Worum ging es genau? Das in Anspruch genommene Unternehmen hatte eine Walze selbst hergestellt und komplett ohne Sicherheitseinrichtungen betrieben. Ein Tätiger geriet bei dem Betrieb der Walze mit dem linken Arm zwischen die noch nicht mit Schutzvorrichtungen versehenen Walzen, wodurch er eine Amputation erlitt. Er ist zu 40 Prozent erwerbsgemindert.
Sowohl das Landgericht als auch das Oberlandesgericht haben dem klagenden Unfallversicherer einen Aufwendungsersatzanspruch gemäß den §§ 110, 111 SGB VII zugesprochen. Das Oberlandesgericht führte zur Thematik der vermeintlichen Mitverursachung durch die Prävention des Unfallversicherers aus: „Ebenfalls zu Recht ist das Landgericht davon ausgegangen, dass die Beklagten im Hinblick auf die eklatanten Verstöße gegen grundlegende elementare Sicherheitsvorschriften der Vorwurf grober Fahrlässigkeit auch in subjektiver Hinsicht trifft. Die Beklagten dringen nicht mit ihrem Einwand durch, ihnen sei jedenfalls deshalb keine subjektive grobe Fahrlässigkeit vorzuwerfen, weil die von ihnen vorgenommenen Absicherungen bei früheren Untersuchungen durch Mitarbeiter der BG für ausreichend erachtet worden seien. Denn den Beklagten ist schon nicht der Beweis ihrer Behauptung gelungen, dass die Profilwalze vor dem Unfallgeschehen teilweise mehrmals jährlich von Mitarbeitern der BG besichtigt worden sei, ohne dass deren Sicherheit bemängelt worden sei.
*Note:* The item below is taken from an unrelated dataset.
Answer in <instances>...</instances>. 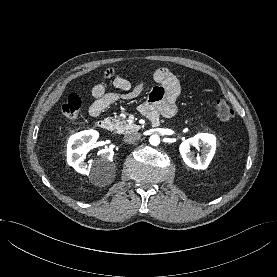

Zur Überzeugung des Senats wäre zudem selbst dann von einem groben subjektiven Verstoß der Beklagten gegen ihre Sorgfaltspflichten auszugehen, wenn anlässlich früherer Besichtigungen durch Mitarbeiter der BG keine Beanstandungen gegen die Sicherheit der Profilwalze erhoben worden wären. Denn der Sachverständige hat in der mündlichen Verhandlung vor dem Senat ausdrücklich erläutert, dass die von den Beklagten vollständig außer Acht gelassenen Unfallverhütungsvorschriften elementare Sicherungspflichten zum Gegenstand hatten und die von den Beklagten vorgetragenen Absicherungsmaßnahmen so wirkungslos gewesen seien, dass faktisch überhaupt kein Gefahrenschutz bestanden habe. In einem solchen Falle können sich die nach §§ 110, 104 ff. SGB VII haftungsprivilegierten Personen indes nicht mit Erfolg zu ihrer Entlastung darauf berufen, sie seien davon ausgegangen, dass ein etwaiger Regelverstoß nicht besonders schwer sei, weil er bei früheren Begehungen durch die Berufsgenossenschaft nicht gerügt worden sei (so auch OLG Düsseldorf, Urteil vom 24.09.2003, I-15 U 188/02, Versicherungsrecht 2004, 65–68).“
Dieser Argumentation ist voll zuzustimmen. Unternehmerinnen und Unternehmer haben sich die Kenntnisse der erforderlichen Arbeitssicherheitsbestimmungen zu verschaffen, wenn sie sie nicht ohnehin besitzen (BGH, Urteil vom 18.02.2014, VI ZR 51/13). Ignorieren oder umgehen sie diese Pflicht und ereignet sich deswegen ein Arbeitsunfall, kann ein Regress gemäß den §§ 110, 111 SGB VII nicht dadurch abgewendet werden, dass die eigene Verantwortung auf die Prävention der Unfallversicherer überwälzt wird.